**Written exercise a**
Pick out every line in the records below that contains the string "JSON", and copy each one.

# Chariot



## Captain Han Solo (Apr 5, 2002)

My 1/25 Moebius Lost in Space Chariot build/Diorama. This model features sliding upper bubble gun hatch, scratch built laser rifle rack, Scratch built detail parts like the replacement curtains, Photo etched and decals from Paragrafx and scratch built base.


----------



## veedubb67 (Jul 11, 2003)

Wow - the glass looks crystal clear!

Nice job!


Rob
Iwata Padawan


----------



## SJF (Dec 3, 1999)

Superb job! I also like the base you made for it. 

Sean


----------



## NTRPRZ (Feb 23, 1999)

It looks like it's just waiting for the Robinsons to jump in and take it for a spin! Great work!


----------



## Captain Han Solo (Apr 5, 2002)

Sincere thanks guys! The model is also rigged for lighting! Currently I am scratch building new tracks for this as well.


----------



## Fitchle (Feb 1, 2014)

**Stored rows**
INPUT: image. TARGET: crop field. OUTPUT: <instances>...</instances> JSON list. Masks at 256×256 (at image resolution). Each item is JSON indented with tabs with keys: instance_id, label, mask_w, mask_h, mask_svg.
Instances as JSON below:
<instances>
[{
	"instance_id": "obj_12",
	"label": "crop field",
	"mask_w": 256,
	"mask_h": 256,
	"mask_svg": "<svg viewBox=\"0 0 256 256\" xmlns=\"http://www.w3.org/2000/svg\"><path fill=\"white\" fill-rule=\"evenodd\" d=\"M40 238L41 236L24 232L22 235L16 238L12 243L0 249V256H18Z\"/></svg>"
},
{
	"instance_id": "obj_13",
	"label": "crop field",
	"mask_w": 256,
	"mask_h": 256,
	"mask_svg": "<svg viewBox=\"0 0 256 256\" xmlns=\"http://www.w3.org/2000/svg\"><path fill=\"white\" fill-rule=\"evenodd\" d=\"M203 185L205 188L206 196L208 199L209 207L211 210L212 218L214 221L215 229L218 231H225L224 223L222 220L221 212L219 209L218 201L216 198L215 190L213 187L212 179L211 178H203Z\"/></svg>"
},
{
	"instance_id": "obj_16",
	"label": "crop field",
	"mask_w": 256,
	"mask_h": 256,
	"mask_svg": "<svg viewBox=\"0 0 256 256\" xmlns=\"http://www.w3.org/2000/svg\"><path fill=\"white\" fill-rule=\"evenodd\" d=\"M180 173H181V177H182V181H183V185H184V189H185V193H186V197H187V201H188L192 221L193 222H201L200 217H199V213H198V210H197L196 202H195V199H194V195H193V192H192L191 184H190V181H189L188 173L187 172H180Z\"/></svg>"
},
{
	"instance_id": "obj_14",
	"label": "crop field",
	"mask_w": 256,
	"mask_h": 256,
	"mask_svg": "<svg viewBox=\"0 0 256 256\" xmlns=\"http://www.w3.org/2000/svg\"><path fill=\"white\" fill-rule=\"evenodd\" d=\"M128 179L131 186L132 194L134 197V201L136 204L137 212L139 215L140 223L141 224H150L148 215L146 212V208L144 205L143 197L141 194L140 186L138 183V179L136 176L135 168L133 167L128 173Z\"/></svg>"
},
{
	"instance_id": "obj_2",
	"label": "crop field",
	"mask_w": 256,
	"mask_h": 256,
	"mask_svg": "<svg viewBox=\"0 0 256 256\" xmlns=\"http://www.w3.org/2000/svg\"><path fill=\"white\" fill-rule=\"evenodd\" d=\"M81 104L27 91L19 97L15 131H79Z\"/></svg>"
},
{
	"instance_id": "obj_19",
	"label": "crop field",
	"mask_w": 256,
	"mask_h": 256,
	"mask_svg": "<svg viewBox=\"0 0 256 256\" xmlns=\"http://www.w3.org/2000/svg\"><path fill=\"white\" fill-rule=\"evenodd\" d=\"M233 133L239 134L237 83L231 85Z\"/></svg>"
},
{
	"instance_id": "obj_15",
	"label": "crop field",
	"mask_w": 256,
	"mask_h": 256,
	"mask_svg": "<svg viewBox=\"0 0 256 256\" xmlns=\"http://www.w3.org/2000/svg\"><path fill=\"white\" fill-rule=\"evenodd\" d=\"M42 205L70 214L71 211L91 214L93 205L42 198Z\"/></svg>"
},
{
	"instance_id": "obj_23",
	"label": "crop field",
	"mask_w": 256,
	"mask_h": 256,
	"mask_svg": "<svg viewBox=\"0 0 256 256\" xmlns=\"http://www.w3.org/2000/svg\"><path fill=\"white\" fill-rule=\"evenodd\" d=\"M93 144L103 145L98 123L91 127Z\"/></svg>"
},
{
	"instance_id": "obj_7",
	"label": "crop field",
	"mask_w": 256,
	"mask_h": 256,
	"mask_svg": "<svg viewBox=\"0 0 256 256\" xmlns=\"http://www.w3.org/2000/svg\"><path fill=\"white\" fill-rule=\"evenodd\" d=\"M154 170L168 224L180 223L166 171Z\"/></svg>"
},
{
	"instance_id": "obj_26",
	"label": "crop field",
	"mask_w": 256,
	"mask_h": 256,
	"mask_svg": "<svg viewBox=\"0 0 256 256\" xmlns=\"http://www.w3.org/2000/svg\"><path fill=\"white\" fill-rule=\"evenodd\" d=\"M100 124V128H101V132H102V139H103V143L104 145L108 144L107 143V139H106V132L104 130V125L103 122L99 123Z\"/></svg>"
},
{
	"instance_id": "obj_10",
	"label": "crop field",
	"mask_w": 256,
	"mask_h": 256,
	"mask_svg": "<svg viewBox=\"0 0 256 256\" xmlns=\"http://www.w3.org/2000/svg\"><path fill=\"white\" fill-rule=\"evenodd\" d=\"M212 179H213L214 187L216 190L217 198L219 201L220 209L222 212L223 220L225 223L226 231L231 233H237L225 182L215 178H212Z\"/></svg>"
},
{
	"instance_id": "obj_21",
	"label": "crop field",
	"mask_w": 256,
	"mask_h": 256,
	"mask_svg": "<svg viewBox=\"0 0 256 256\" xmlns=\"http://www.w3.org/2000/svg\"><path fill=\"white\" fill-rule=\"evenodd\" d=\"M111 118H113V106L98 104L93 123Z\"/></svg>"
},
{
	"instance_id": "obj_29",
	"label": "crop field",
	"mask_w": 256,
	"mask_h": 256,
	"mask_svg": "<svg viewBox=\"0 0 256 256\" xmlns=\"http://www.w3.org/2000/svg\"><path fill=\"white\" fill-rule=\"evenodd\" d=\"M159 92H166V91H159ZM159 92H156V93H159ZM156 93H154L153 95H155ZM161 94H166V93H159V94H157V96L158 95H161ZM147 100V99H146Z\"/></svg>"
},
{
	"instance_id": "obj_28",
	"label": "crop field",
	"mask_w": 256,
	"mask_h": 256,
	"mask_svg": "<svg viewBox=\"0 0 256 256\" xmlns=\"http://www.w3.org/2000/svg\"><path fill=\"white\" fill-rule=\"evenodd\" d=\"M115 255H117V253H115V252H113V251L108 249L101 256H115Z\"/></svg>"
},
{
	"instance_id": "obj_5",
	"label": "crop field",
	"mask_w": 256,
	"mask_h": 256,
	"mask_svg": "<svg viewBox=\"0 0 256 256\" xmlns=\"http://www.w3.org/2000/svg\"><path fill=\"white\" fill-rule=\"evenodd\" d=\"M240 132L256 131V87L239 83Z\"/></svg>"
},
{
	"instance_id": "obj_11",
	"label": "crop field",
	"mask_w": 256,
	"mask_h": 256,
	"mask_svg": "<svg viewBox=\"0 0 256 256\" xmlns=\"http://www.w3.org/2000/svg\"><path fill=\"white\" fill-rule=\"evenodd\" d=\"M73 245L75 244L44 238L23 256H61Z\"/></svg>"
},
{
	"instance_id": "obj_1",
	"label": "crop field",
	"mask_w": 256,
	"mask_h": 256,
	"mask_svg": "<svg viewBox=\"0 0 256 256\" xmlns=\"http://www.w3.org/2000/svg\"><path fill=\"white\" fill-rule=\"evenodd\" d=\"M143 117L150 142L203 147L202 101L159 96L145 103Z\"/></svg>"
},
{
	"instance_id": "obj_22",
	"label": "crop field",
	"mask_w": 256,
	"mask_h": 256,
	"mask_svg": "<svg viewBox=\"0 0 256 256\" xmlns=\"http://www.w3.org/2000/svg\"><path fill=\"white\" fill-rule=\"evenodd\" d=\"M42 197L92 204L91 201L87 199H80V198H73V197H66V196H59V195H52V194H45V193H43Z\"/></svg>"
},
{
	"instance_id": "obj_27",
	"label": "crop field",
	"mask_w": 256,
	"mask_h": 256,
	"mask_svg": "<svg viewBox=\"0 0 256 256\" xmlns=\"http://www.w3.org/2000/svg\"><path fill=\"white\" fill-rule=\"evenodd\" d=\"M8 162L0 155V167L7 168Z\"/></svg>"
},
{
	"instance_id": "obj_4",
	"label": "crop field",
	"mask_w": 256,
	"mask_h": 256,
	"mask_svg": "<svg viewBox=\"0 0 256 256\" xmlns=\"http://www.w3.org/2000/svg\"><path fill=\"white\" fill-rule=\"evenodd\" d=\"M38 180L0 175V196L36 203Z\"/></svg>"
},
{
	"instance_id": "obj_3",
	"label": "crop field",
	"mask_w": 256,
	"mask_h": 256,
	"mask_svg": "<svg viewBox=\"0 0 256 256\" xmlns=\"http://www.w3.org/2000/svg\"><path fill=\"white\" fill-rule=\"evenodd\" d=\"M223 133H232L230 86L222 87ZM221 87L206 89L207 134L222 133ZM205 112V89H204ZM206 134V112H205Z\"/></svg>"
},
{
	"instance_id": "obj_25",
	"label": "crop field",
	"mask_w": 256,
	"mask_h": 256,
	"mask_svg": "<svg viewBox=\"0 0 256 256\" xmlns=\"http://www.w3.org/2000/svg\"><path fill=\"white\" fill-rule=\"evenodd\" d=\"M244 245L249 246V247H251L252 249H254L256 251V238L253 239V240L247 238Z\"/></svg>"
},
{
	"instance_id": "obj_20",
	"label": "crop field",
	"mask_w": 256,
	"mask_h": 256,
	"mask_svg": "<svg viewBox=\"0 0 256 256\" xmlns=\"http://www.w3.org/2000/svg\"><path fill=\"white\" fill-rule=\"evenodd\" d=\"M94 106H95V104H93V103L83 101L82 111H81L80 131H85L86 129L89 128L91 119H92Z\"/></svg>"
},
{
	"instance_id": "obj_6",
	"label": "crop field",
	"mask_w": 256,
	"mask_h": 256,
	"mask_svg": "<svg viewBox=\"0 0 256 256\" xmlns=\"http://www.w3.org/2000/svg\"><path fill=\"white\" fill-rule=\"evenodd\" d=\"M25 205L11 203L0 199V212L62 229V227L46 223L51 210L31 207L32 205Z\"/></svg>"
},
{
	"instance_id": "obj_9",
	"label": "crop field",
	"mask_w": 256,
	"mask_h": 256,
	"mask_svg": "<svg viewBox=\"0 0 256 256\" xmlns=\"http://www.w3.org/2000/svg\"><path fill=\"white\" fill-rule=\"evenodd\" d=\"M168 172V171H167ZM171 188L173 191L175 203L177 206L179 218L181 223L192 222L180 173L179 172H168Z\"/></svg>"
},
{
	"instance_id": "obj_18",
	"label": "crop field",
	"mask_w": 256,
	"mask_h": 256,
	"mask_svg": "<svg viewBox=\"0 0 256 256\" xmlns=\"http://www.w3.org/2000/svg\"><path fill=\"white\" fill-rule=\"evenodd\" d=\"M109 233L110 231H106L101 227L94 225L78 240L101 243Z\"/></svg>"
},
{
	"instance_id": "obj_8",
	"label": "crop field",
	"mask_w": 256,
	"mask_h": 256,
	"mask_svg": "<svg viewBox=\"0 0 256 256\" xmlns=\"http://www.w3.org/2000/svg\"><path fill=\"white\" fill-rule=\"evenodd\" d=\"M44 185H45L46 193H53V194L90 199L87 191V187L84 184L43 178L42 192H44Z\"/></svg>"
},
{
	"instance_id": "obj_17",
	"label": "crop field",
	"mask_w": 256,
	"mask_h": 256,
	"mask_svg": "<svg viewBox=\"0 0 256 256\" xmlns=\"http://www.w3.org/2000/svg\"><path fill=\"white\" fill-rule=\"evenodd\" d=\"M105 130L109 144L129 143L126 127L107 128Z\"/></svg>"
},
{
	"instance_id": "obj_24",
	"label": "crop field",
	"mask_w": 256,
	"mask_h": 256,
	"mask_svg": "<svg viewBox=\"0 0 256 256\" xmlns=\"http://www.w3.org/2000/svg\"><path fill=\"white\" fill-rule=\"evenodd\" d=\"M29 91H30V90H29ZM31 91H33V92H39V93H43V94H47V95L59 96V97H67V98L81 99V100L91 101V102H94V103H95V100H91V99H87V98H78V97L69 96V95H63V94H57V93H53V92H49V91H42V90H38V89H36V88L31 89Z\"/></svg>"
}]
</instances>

* * *

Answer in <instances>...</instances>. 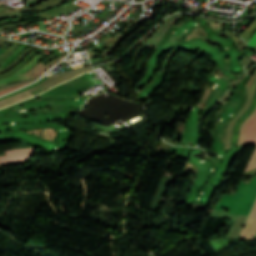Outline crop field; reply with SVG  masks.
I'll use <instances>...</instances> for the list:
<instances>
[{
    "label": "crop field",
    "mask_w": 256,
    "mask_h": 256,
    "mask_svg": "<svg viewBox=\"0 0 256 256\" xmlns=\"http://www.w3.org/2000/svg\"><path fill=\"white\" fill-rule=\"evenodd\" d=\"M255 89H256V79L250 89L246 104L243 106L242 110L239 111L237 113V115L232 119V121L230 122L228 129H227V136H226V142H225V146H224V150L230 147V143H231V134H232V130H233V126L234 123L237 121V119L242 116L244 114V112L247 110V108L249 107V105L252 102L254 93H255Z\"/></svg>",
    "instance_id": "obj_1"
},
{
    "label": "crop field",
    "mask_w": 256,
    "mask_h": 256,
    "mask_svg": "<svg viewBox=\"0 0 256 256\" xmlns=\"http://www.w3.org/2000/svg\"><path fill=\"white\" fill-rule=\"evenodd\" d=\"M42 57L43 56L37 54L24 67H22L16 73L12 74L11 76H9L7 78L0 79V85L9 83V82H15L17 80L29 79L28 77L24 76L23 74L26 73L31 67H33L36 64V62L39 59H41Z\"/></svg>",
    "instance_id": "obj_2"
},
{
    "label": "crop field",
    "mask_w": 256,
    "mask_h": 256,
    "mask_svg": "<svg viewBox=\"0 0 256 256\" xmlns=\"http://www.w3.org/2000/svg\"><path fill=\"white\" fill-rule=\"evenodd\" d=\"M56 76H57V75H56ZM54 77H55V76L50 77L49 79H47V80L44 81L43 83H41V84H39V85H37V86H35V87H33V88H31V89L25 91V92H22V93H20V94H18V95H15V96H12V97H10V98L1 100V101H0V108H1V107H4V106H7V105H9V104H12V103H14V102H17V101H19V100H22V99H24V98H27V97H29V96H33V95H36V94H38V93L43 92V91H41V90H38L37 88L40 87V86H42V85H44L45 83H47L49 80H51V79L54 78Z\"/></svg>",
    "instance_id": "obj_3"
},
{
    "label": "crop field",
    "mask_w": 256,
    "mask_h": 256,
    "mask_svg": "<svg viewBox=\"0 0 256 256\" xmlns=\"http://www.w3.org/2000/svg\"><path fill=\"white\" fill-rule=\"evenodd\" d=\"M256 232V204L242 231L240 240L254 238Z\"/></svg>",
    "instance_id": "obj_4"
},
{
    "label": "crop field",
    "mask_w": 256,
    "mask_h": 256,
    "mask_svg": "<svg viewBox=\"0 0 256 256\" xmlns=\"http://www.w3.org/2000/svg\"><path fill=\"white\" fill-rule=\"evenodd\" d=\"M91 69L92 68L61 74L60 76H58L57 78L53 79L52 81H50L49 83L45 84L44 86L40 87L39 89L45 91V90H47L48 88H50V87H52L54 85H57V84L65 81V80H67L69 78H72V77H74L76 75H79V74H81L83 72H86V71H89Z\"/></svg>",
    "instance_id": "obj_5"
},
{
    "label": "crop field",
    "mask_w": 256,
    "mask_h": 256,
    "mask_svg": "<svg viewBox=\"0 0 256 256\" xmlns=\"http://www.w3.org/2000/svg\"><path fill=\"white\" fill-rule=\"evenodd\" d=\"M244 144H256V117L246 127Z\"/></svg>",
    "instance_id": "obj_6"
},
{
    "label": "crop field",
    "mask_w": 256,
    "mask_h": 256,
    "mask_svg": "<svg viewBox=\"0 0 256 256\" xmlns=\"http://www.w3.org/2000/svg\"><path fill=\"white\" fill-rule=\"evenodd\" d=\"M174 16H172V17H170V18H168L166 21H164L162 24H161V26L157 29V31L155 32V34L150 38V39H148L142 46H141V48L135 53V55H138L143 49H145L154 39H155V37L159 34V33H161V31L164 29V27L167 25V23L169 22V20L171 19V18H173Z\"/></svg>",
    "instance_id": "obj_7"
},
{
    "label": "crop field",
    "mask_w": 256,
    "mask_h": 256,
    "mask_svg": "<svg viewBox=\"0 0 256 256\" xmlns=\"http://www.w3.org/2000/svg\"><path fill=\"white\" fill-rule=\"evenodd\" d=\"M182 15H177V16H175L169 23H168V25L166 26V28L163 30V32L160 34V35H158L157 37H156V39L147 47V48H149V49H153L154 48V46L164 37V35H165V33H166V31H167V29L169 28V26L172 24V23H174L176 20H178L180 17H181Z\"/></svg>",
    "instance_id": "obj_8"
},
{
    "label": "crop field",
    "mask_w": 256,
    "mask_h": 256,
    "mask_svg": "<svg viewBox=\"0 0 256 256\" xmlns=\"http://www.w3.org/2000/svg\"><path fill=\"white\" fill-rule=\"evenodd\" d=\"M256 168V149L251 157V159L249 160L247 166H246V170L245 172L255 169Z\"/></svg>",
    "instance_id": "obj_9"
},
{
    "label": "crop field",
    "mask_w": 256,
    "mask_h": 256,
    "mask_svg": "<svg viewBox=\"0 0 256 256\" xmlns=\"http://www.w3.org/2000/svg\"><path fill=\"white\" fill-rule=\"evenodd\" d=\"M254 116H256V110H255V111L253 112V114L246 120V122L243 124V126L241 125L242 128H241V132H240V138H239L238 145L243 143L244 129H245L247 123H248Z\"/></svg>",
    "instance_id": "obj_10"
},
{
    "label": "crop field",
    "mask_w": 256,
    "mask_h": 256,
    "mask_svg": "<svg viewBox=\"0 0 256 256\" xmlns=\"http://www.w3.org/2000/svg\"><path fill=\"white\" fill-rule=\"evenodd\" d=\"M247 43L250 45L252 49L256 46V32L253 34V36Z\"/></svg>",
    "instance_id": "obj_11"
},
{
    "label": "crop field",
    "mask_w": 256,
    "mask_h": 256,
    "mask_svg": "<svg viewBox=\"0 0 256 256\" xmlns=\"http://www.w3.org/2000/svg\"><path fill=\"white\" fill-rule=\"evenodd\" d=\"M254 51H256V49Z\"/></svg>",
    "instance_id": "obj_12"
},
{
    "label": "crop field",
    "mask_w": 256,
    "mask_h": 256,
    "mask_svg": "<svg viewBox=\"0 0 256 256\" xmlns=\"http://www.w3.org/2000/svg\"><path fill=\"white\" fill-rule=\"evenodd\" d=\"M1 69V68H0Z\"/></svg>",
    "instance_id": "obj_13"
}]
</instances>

--

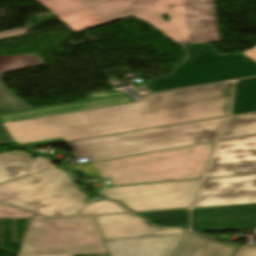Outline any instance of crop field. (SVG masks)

**Written exercise b**
Pick up the forum thread about the Chariot model build from the point where it stops.

**Reply a**
INPUT: image. TARGET: crop field. OUTPUT: <instances>...</instances> JSON list. Masks at 256×256 (at image resolution). Each item is JSON indented with tabs with keys: instance_id, label, mask_w, mask_h, mask_svg.
Instances as JSON below:

**Reply b**
Very nicely done !! I really like the way you are displaying it with the "alien" surface.. :thumbsup:


----------



## Richard Baker (Aug 8, 2006)

Magnificent!


----------



## Xenodyssey (Aug 27, 2008)

Excellent. It looks like a prop from the series, only better.


----------



## hal9001 (May 28, 2008)

Cap', I particularly like the way you did the 'drapes'! That adds that extra touch that helps bring extra detail interest. 

Yes, the tracks do need scratch building. The only aftermarket ones are _horrible_. I purchased some and returned them to the seller. Other than time consuming the tracks aren't really that complicated to build and will also add that 'extra detail' interest.

Keep us informed with pics as you build them, please! :thumbsup:

Thanks,
Carl-


----------



## Captain Han Solo (Apr 5, 2002)

hal9001 said:


> Cap', I particularly like the way you did the 'drapes'! That adds that extra touch that helps bring extra detail interest.
> 
> Yes, the tracks do need scratch building. The only aftermarket ones are _horrible_. I purchased some and returned them to the seller. Other than time consuming the tracks aren't really that complicated to build and will also add that 'extra detail' interest.
> 
> ...


Many thanks guys! Carl, no worries my friend, I'll post the pics when I am finished!


----------



## ChrisW (Jan 1, 1970)

Very nice!


----------



## Captain Han Solo (Apr 5, 2002)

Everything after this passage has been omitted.